%%

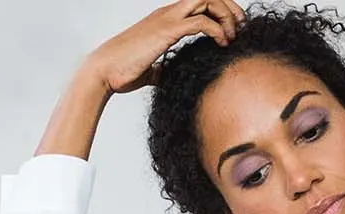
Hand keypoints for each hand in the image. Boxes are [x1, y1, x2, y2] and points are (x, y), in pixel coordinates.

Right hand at [79, 0, 245, 93]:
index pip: (198, 1)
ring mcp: (167, 19)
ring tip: (233, 34)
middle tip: (241, 26)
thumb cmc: (122, 71)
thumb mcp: (149, 68)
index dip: (220, 10)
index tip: (233, 28)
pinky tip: (222, 43)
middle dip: (229, 6)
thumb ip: (162, 68)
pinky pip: (201, 21)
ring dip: (226, 14)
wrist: (103, 72)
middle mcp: (167, 13)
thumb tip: (167, 76)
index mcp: (165, 18)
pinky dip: (217, 29)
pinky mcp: (167, 31)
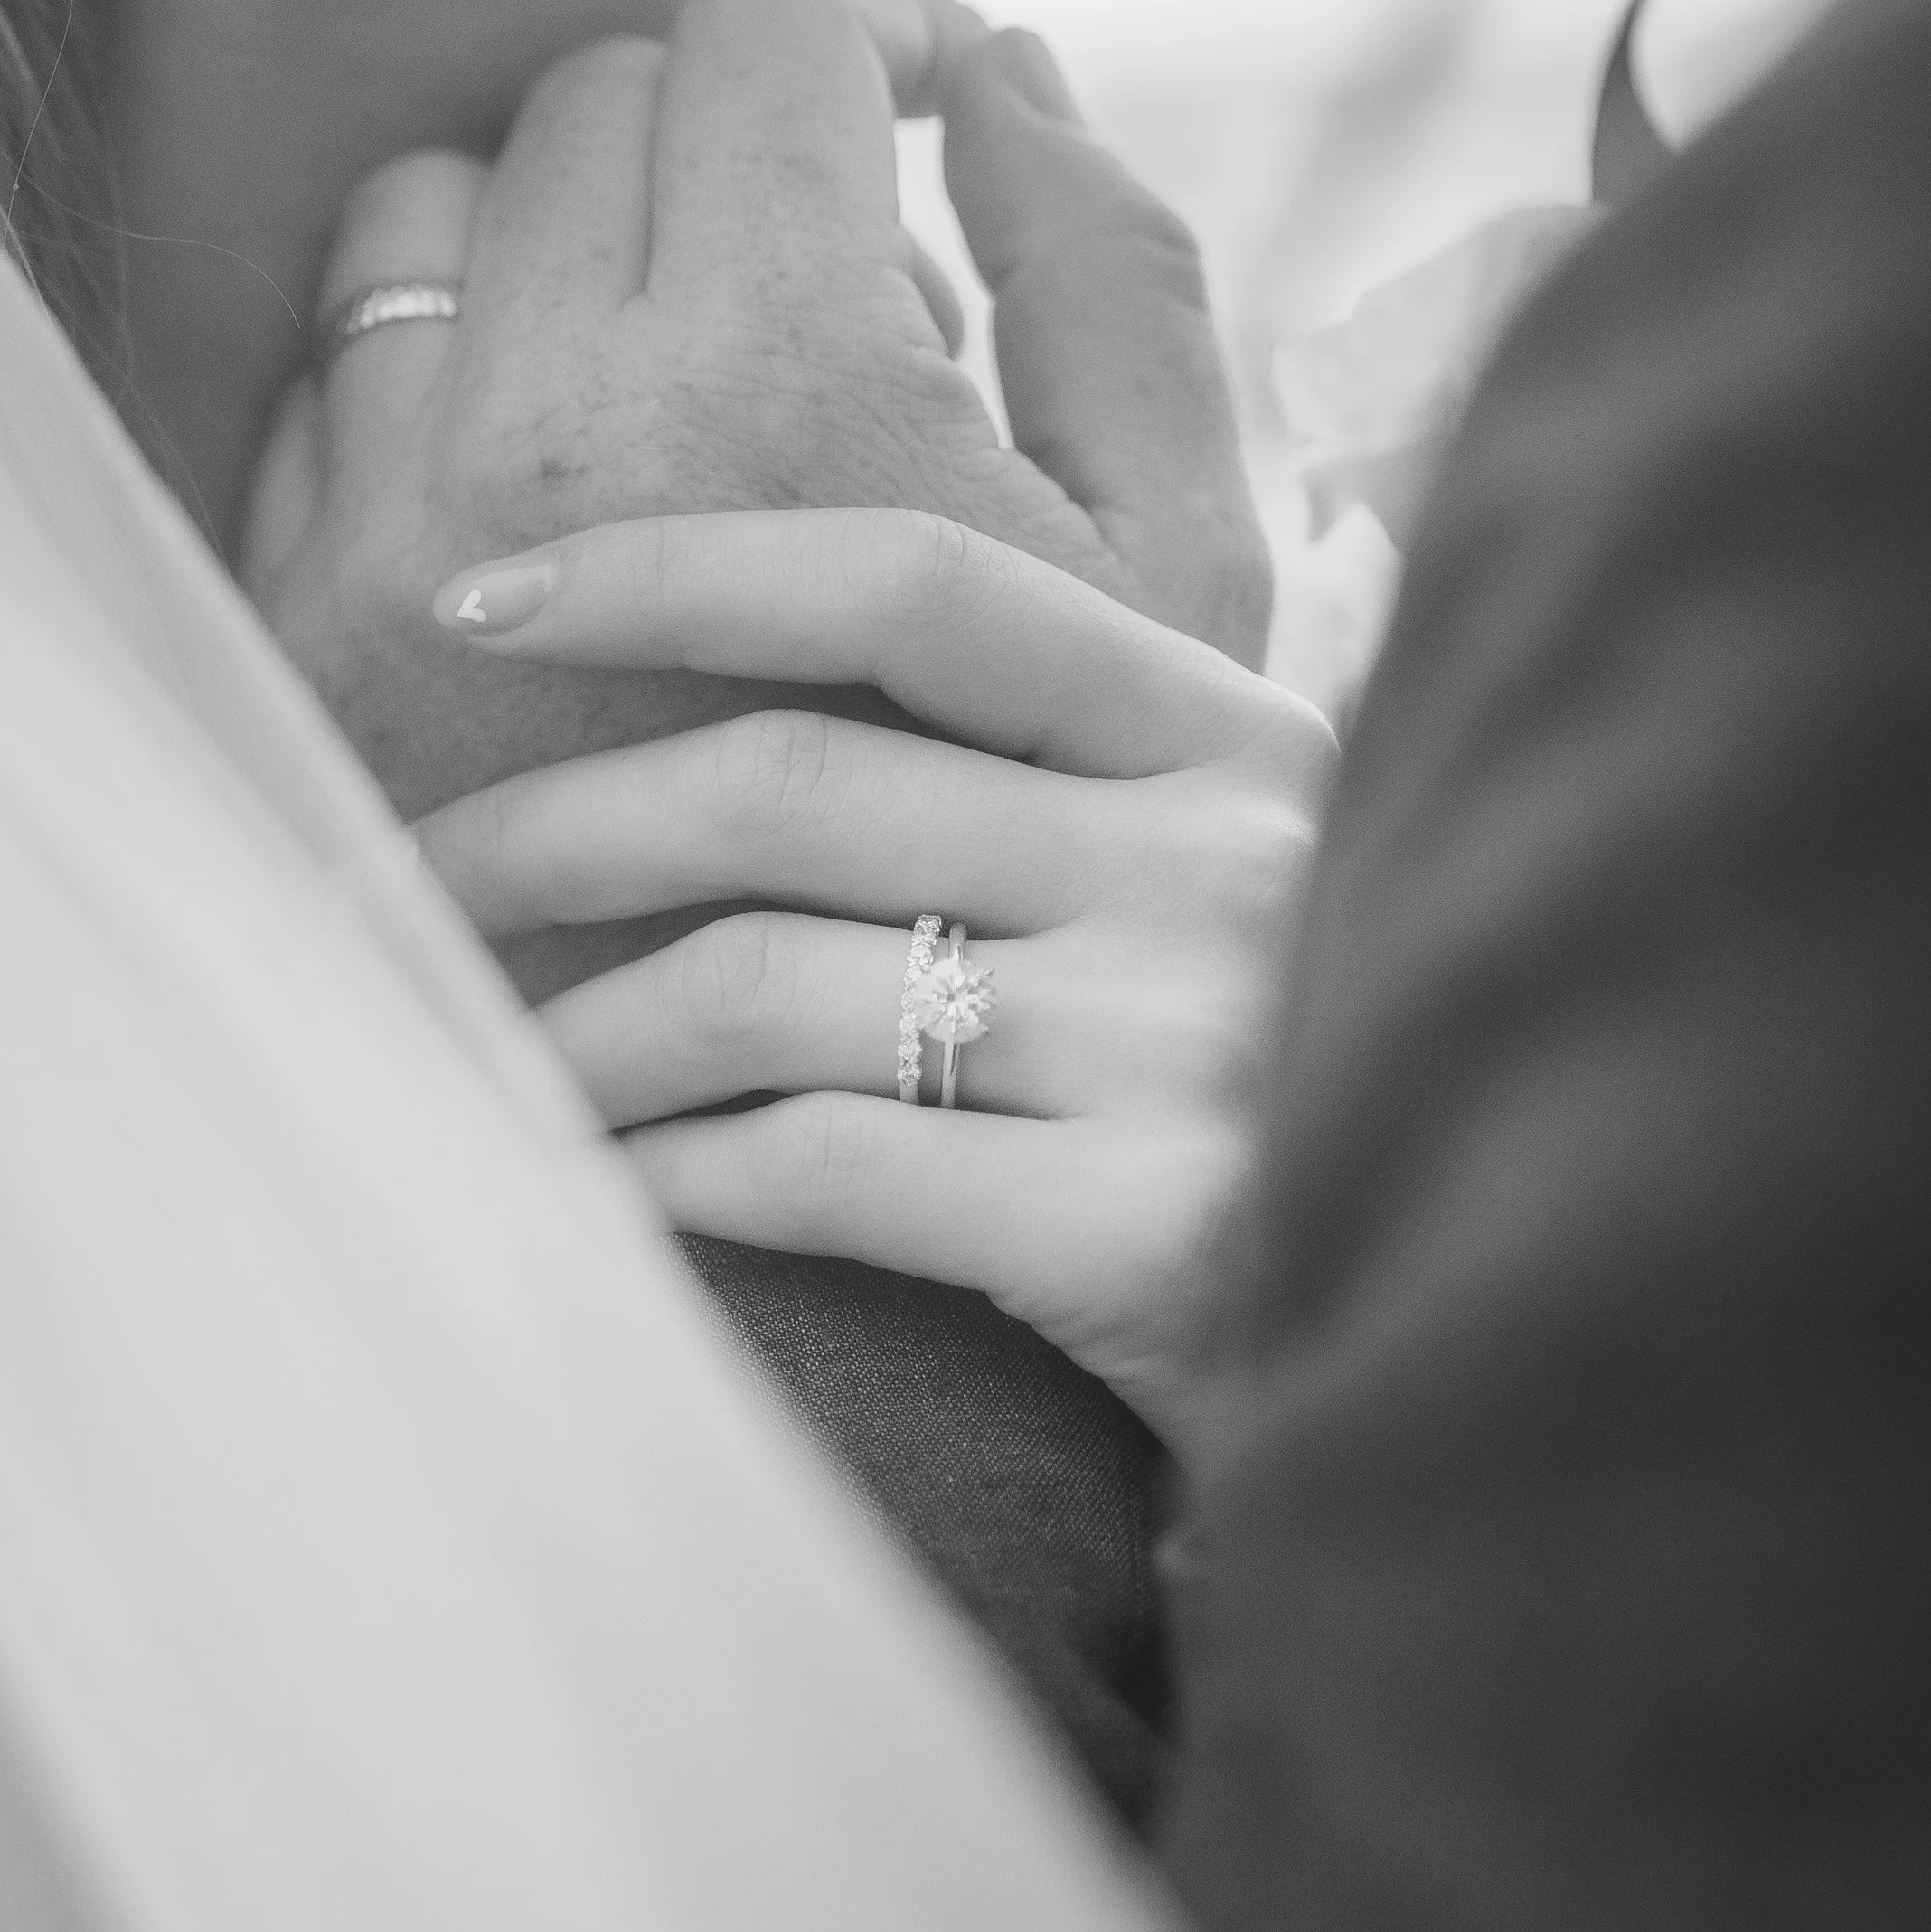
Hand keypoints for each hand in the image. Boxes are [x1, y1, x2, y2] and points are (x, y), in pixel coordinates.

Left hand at [243, 0, 1269, 991]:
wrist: (847, 1145)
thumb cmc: (1068, 854)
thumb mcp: (1177, 578)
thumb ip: (1117, 287)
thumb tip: (1003, 60)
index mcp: (804, 385)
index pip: (776, 46)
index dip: (865, 28)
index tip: (908, 94)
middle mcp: (575, 430)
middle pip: (595, 111)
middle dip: (724, 139)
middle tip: (825, 262)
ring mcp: (398, 541)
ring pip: (414, 220)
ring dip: (550, 236)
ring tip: (677, 357)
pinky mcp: (302, 641)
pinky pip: (314, 378)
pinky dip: (424, 371)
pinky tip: (555, 485)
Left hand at [415, 509, 1334, 1448]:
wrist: (1527, 1364)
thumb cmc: (1315, 1103)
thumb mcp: (1261, 878)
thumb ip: (1085, 773)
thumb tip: (769, 708)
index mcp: (1234, 735)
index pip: (916, 586)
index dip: (676, 567)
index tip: (480, 595)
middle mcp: (1214, 854)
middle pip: (788, 781)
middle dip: (547, 826)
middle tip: (403, 885)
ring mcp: (1186, 1039)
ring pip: (760, 981)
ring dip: (571, 1033)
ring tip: (482, 1069)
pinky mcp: (1145, 1233)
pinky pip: (812, 1167)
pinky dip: (667, 1177)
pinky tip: (605, 1195)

%%

→ **EXERCISE REQUIREMENTS**
Say how many lines above hold "index", and nothing else.

→ **RESPONSE TO THE TASK**
12